Friday, 17 August 2018

Book review: Confessions of the Fox, Jordy Rosenberg (2018)

This ambitious experimental novel presses all the buttons in the progressive control panel, the one that generates soundbites for public “debates” that take place on social media. (They’re not debates, they’re actually pile-ons and slug-fests for the hyper-partisan who otherwise live peacefully in our communities.) The author is a transsexual academic who has done a lot of reading for this book and his erudition shows. The bulk of the work is fantastically realised and you actually feel as though you are living in 18th century London, with its smells, sounds and residents all powerfully realised in the author’s flexible prose.

But the ideological bias that informs the work is actually also the cause of its downfall. I got about 45 percent of the way through the book before becoming disillusioned. If only the author had tried a little less hard to make his points, I thought glumly as I decided, one morning, to write this review rather than pick up the book again. If only he’d been a bit less “correct”.
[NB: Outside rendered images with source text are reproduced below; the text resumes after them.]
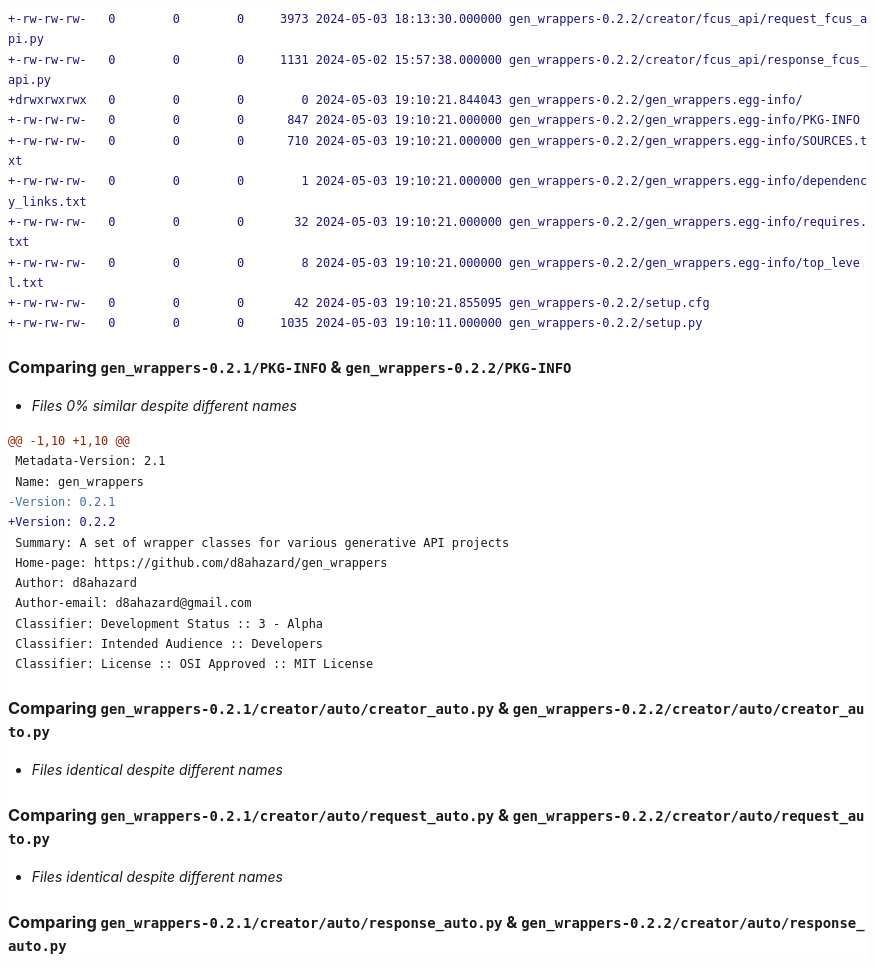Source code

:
 ```diff
+-rw-rw-rw-   0        0        0     3973 2024-05-03 18:13:30.000000 gen_wrappers-0.2.2/creator/fcus_api/request_fcus_api.py
+-rw-rw-rw-   0        0        0     1131 2024-05-02 15:57:38.000000 gen_wrappers-0.2.2/creator/fcus_api/response_fcus_api.py
+drwxrwxrwx   0        0        0        0 2024-05-03 19:10:21.844043 gen_wrappers-0.2.2/gen_wrappers.egg-info/
+-rw-rw-rw-   0        0        0      847 2024-05-03 19:10:21.000000 gen_wrappers-0.2.2/gen_wrappers.egg-info/PKG-INFO
+-rw-rw-rw-   0        0        0      710 2024-05-03 19:10:21.000000 gen_wrappers-0.2.2/gen_wrappers.egg-info/SOURCES.txt
+-rw-rw-rw-   0        0        0        1 2024-05-03 19:10:21.000000 gen_wrappers-0.2.2/gen_wrappers.egg-info/dependency_links.txt
+-rw-rw-rw-   0        0        0       32 2024-05-03 19:10:21.000000 gen_wrappers-0.2.2/gen_wrappers.egg-info/requires.txt
+-rw-rw-rw-   0        0        0        8 2024-05-03 19:10:21.000000 gen_wrappers-0.2.2/gen_wrappers.egg-info/top_level.txt
+-rw-rw-rw-   0        0        0       42 2024-05-03 19:10:21.855095 gen_wrappers-0.2.2/setup.cfg
+-rw-rw-rw-   0        0        0     1035 2024-05-03 19:10:11.000000 gen_wrappers-0.2.2/setup.py
```

### Comparing `gen_wrappers-0.2.1/PKG-INFO` & `gen_wrappers-0.2.2/PKG-INFO`

 * *Files 0% similar despite different names*

```diff
@@ -1,10 +1,10 @@
 Metadata-Version: 2.1
 Name: gen_wrappers
-Version: 0.2.1
+Version: 0.2.2
 Summary: A set of wrapper classes for various generative API projects
 Home-page: https://github.com/d8ahazard/gen_wrappers
 Author: d8ahazard
 Author-email: d8ahazard@gmail.com
 Classifier: Development Status :: 3 - Alpha
 Classifier: Intended Audience :: Developers
 Classifier: License :: OSI Approved :: MIT License
```

### Comparing `gen_wrappers-0.2.1/creator/auto/creator_auto.py` & `gen_wrappers-0.2.2/creator/auto/creator_auto.py`

 * *Files identical despite different names*

### Comparing `gen_wrappers-0.2.1/creator/auto/request_auto.py` & `gen_wrappers-0.2.2/creator/auto/request_auto.py`

 * *Files identical despite different names*

### Comparing `gen_wrappers-0.2.1/creator/auto/response_auto.py` & `gen_wrappers-0.2.2/creator/auto/response_auto.py`
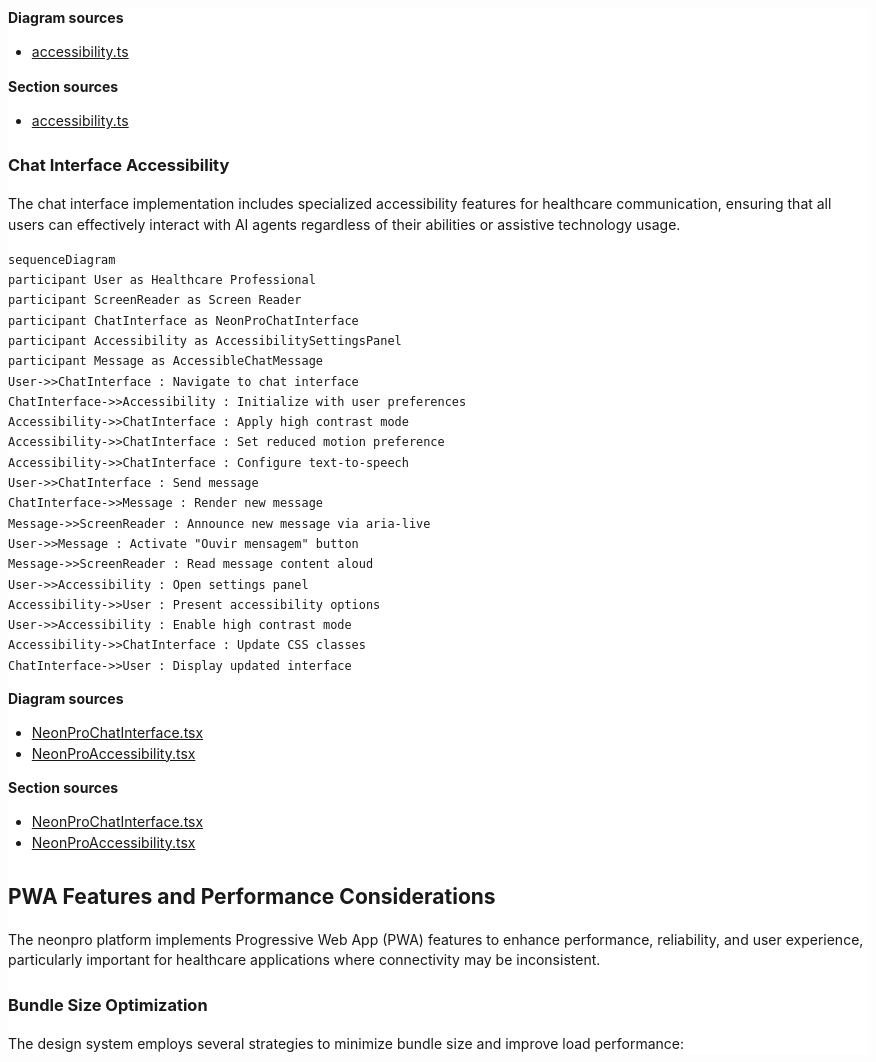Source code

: **Diagram sources**
- [accessibility.ts](file://packages/ui/src/utils/accessibility.ts)

**Section sources**
- [accessibility.ts](file://packages/ui/src/utils/accessibility.ts)

### Chat Interface Accessibility

The chat interface implementation includes specialized accessibility features for healthcare communication, ensuring that all users can effectively interact with AI agents regardless of their abilities or assistive technology usage.

```mermaid
sequenceDiagram
participant User as Healthcare Professional
participant ScreenReader as Screen Reader
participant ChatInterface as NeonProChatInterface
participant Accessibility as AccessibilitySettingsPanel
participant Message as AccessibleChatMessage
User->>ChatInterface : Navigate to chat interface
ChatInterface->>Accessibility : Initialize with user preferences
Accessibility->>ChatInterface : Apply high contrast mode
Accessibility->>ChatInterface : Set reduced motion preference
Accessibility->>ChatInterface : Configure text-to-speech
User->>ChatInterface : Send message
ChatInterface->>Message : Render new message
Message->>ScreenReader : Announce new message via aria-live
User->>Message : Activate "Ouvir mensagem" button
Message->>ScreenReader : Read message content aloud
User->>Accessibility : Open settings panel
Accessibility->>User : Present accessibility options
User->>Accessibility : Enable high contrast mode
Accessibility->>ChatInterface : Update CSS classes
ChatInterface->>User : Display updated interface
```

**Diagram sources**
- [NeonProChatInterface.tsx](file://apps/web/src/components/chat/NeonProChatInterface.tsx)
- [NeonProAccessibility.tsx](file://apps/web/src/components/chat/NeonProAccessibility.tsx)

**Section sources**
- [NeonProChatInterface.tsx](file://apps/web/src/components/chat/NeonProChatInterface.tsx)
- [NeonProAccessibility.tsx](file://apps/web/src/components/chat/NeonProAccessibility.tsx)

## PWA Features and Performance Considerations

The neonpro platform implements Progressive Web App (PWA) features to enhance performance, reliability, and user experience, particularly important for healthcare applications where connectivity may be inconsistent.

### Bundle Size Optimization

The design system employs several strategies to minimize bundle size and improve load performance:
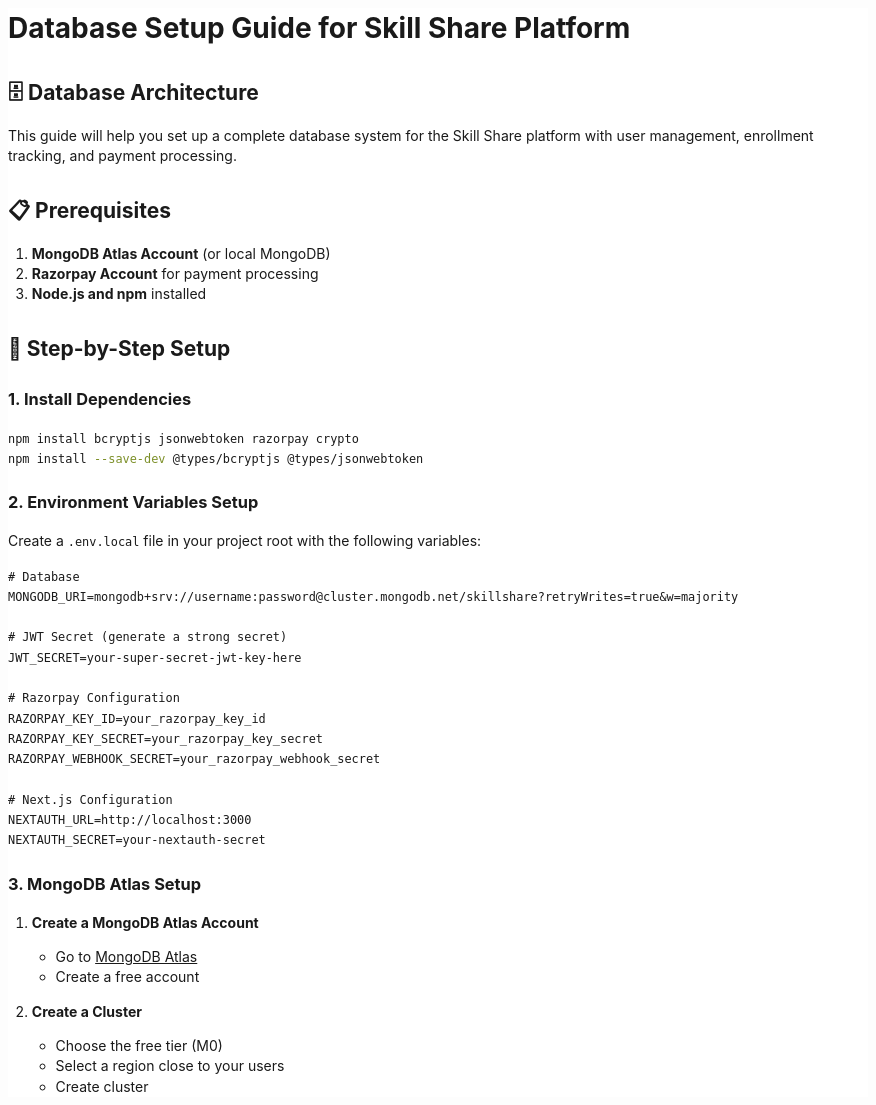 # Database Setup Guide for Skill Share Platform

## 🗄️ Database Architecture

This guide will help you set up a complete database system for the Skill Share platform with user management, enrollment tracking, and payment processing.

## 📋 Prerequisites

1. **MongoDB Atlas Account** (or local MongoDB)
2. **Razorpay Account** for payment processing
3. **Node.js and npm** installed

## 🚀 Step-by-Step Setup

### 1. Install Dependencies

```bash
npm install bcryptjs jsonwebtoken razorpay crypto
npm install --save-dev @types/bcryptjs @types/jsonwebtoken
```

### 2. Environment Variables Setup

Create a `.env.local` file in your project root with the following variables:

```env
# Database
MONGODB_URI=mongodb+srv://username:password@cluster.mongodb.net/skillshare?retryWrites=true&w=majority

# JWT Secret (generate a strong secret)
JWT_SECRET=your-super-secret-jwt-key-here

# Razorpay Configuration
RAZORPAY_KEY_ID=your_razorpay_key_id
RAZORPAY_KEY_SECRET=your_razorpay_key_secret
RAZORPAY_WEBHOOK_SECRET=your_razorpay_webhook_secret

# Next.js Configuration
NEXTAUTH_URL=http://localhost:3000
NEXTAUTH_SECRET=your-nextauth-secret
```

### 3. MongoDB Atlas Setup

1. **Create a MongoDB Atlas Account**
   - Go to [MongoDB Atlas](https://www.mongodb.com/atlas)
   - Create a free account

2. **Create a Cluster**
   - Choose the free tier (M0)
   - Select a region close to your users
   - Create cluster
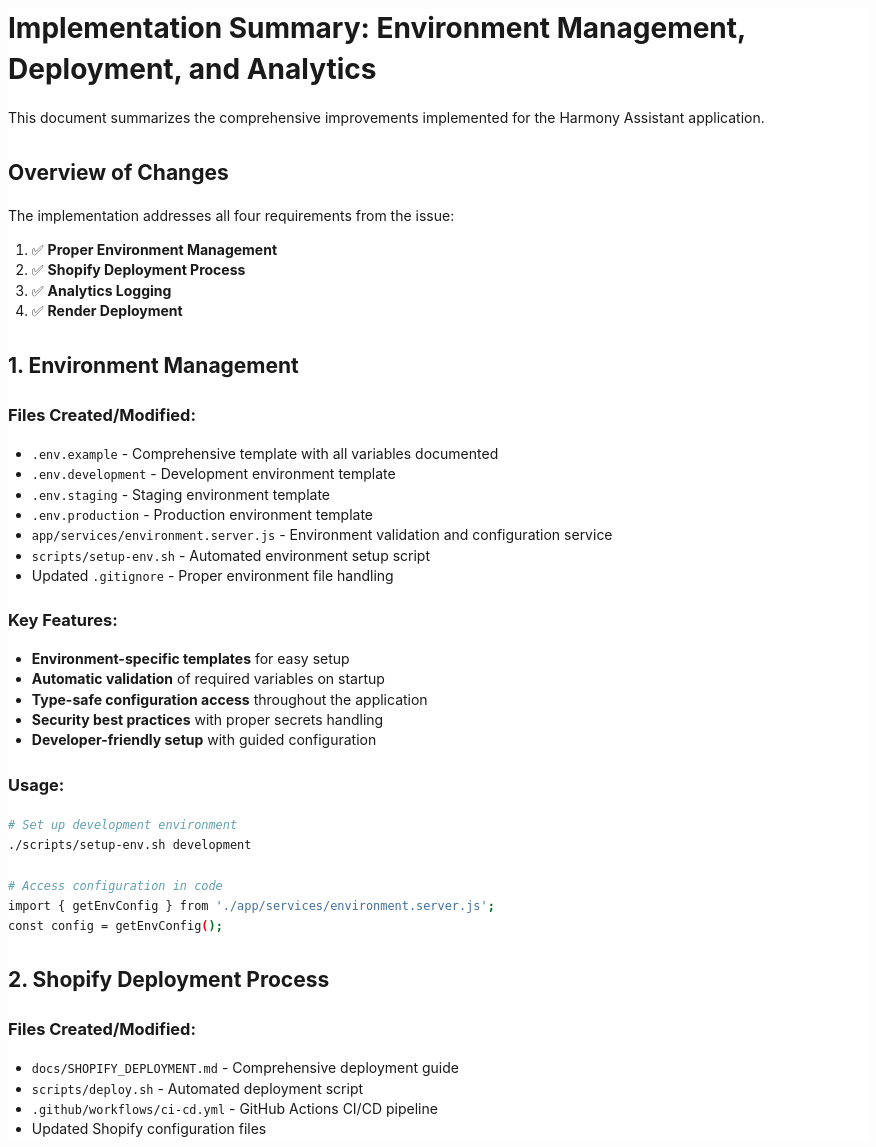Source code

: # Implementation Summary: Environment Management, Deployment, and Analytics

This document summarizes the comprehensive improvements implemented for the Harmony Assistant application.

## Overview of Changes

The implementation addresses all four requirements from the issue:

1. ✅ **Proper Environment Management**
2. ✅ **Shopify Deployment Process** 
3. ✅ **Analytics Logging**
4. ✅ **Render Deployment**

## 1. Environment Management

### Files Created/Modified:
- `.env.example` - Comprehensive template with all variables documented
- `.env.development` - Development environment template
- `.env.staging` - Staging environment template  
- `.env.production` - Production environment template
- `app/services/environment.server.js` - Environment validation and configuration service
- `scripts/setup-env.sh` - Automated environment setup script
- Updated `.gitignore` - Proper environment file handling

### Key Features:
- **Environment-specific templates** for easy setup
- **Automatic validation** of required variables on startup
- **Type-safe configuration access** throughout the application
- **Security best practices** with proper secrets handling
- **Developer-friendly setup** with guided configuration

### Usage:
```bash
# Set up development environment
./scripts/setup-env.sh development

# Access configuration in code
import { getEnvConfig } from './app/services/environment.server.js';
const config = getEnvConfig();
```

## 2. Shopify Deployment Process

### Files Created/Modified:
- `docs/SHOPIFY_DEPLOYMENT.md` - Comprehensive deployment guide
- `scripts/deploy.sh` - Automated deployment script
- `.github/workflows/ci-cd.yml` - GitHub Actions CI/CD pipeline
- Updated Shopify configuration files
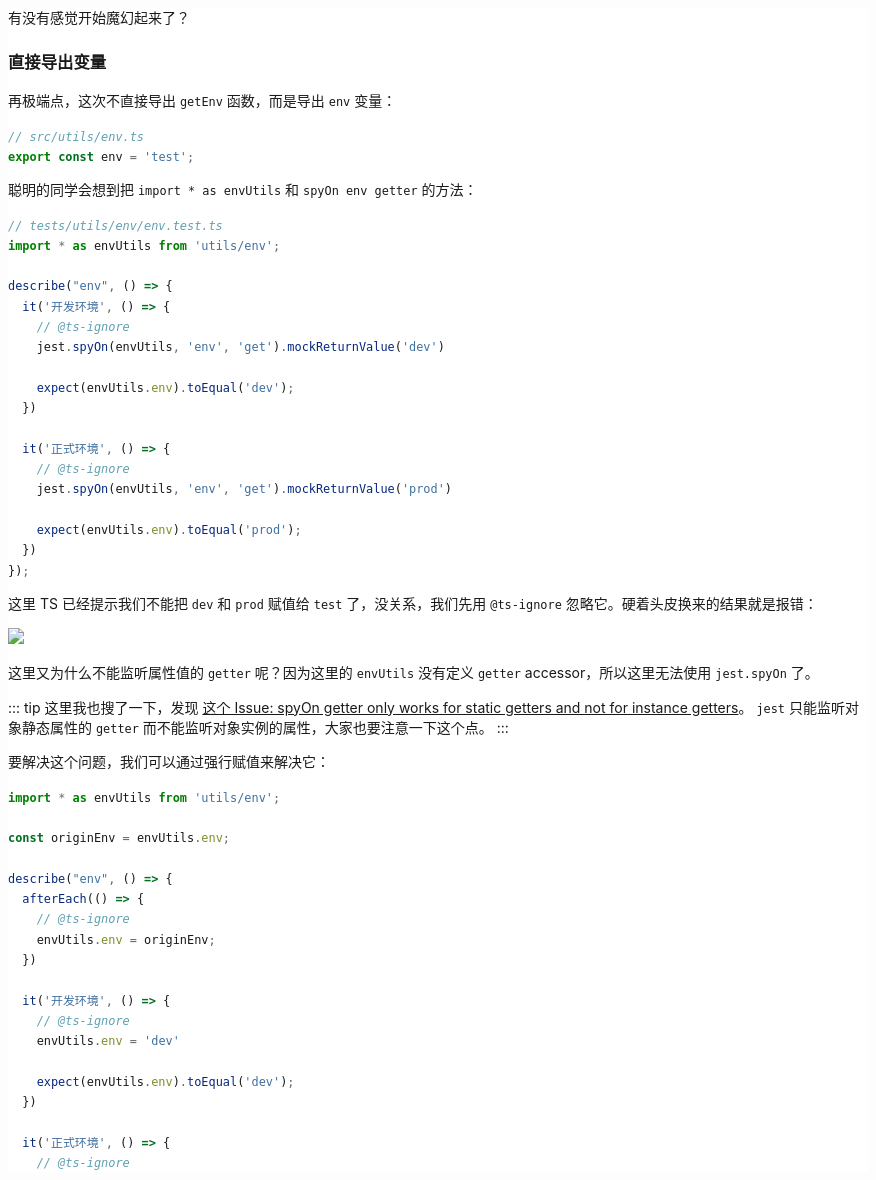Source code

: 有没有感觉开始魔幻起来了？

### 直接导出变量

再极端点，这次不直接导出 `getEnv` 函数，而是导出 `env` 变量：

```ts
// src/utils/env.ts
export const env = 'test';
```

聪明的同学会想到把 `import * as envUtils` 和 `spyOn env getter` 的方法：

```ts
// tests/utils/env/env.test.ts
import * as envUtils from 'utils/env';

describe("env", () => {
  it('开发环境', () => {
    // @ts-ignore
    jest.spyOn(envUtils, 'env', 'get').mockReturnValue('dev')

    expect(envUtils.env).toEqual('dev');
  })

  it('正式环境', () => {
    // @ts-ignore
    jest.spyOn(envUtils, 'env', 'get').mockReturnValue('prod')

    expect(envUtils.env).toEqual('prod');
  })
});
```

这里 TS 已经提示我们不能把 `dev` 和 `prod` 赋值给 `test` 了，没关系，我们先用 `@ts-ignore` 忽略它。硬着头皮换来的结果就是报错：

![](./getter-error.png)

这里又为什么不能监听属性值的 `getter` 呢？因为这里的 `envUtils` 没有定义 `getter` accessor，所以这里无法使用 `jest.spyOn` 了。

::: tip
这里我也搜了一下，发现 [这个 Issue: spyOn getter only works for static getters and not for instance getters](https://github.com/facebook/jest/issues/9675)。
`jest` 只能监听对象静态属性的 `getter` 而不能监听对象实例的属性，大家也要注意一下这个点。
:::

要解决这个问题，我们可以通过强行赋值来解决它：

```ts
import * as envUtils from 'utils/env';

const originEnv = envUtils.env;

describe("env", () => {
  afterEach(() => {
    // @ts-ignore
    envUtils.env = originEnv;
  })
  
  it('开发环境', () => {
    // @ts-ignore
    envUtils.env = 'dev'

    expect(envUtils.env).toEqual('dev');
  })

  it('正式环境', () => {
    // @ts-ignore
```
The problems start with the way that Jack Sheppard (who is actually a girl her mother commits to indentured servitude with a London carpenter in October 1713) is treated by his master, whose name is Kneebone. The man shackles the girl to her bed at night so that she won’t escape, and this poor treatment inspires Jack to flee one night, having picked the lock on the device with a file she normally uses for her work. On the run, Jack meets up with a prostitute, Bess Khan, who is from the subcontinent and serves customers out of an establishment where she hides Jack. The romance between the two is at the core of the book and it is a credible device.

There is a supernatural component in the book as well. One night when he is robbing a toy store (the personal pronoun used in this review for Jack from here on in is “he”), Jack’s ears are assaulted by the sounds that are made by the products on sale in the darkened store. They cry out to him as they sit unused on the shelves. This gift makes itself felt again, later, when Jack enters a lighthouse on the Thames where fees paid in kind on account of official customs charges are kept. In the place, Jack comes across boxes of opium that let out a desultory cry, underscoring the misery that the production and consumption of the stuff in the interests of the monied classes made. The monied classes are fulsomely ridiculed by the author, who has Jack under Kneebone making tuffins for them (a product I tried to find a definition for online, but could not).

The feelings that inspire this artifices the book deals in are no doubt good and praiseworthy in themselves, but from me they fail to convinced because there were too many of them pointing in one direction. I had the same problem when watching Warwick Thornton’s ‘Sweet Country’ at the cinema earlier this year (my review is dated 27 January). When you screw down the narrative to such a degree that movement is impossible without upsetting the dramatic tone of the story, you fail to give the characters the freedom they need to exist as credible entities within it. Thornton, a black man living in contemporary Australia, had a point to make with his film, just as Rosenberg does with his novel. It’s all about making your enemy as grotesque as possible, regardless of the damage such a campaign can have on the quality of the stories you want to tell.

The same problem infected ‘Mary Shelley’, the biopic that was released this year that was directed by Haifaa al-Mansour (my review was published on 10 July). Her imagining of Mary Jane Clairmont, Mary Shelley’s stepmother, was unnecessarily negative, and the imbalance that this piece of characterisation set up in the narrative threatened to unsettle the structure of the movie. Poetic justice might seem attractive to artists who have borne grudges for decades before they are finally able to give free expression to an animus, but you have to be careful that you don’t upset the apple cart by loading it too high with talking points that belong to the partisans on your side of the argument.

And if ever a book had to have been promoted with a rider saying that the Kindle edition doesn’t work, this is it. The novel is full of footnotes that, accessed using the links provided in the text in the Kindle edition, take you to another page. After reading each note at the end of the chapter, you then have to tap your way back to where you were in the text so that you can continue reading the story. A paper copy of the book would have been much better. I ended up skipping all the footnotes and just reading the main text, which does damage to the narrative because the footnotes contain a story of their own.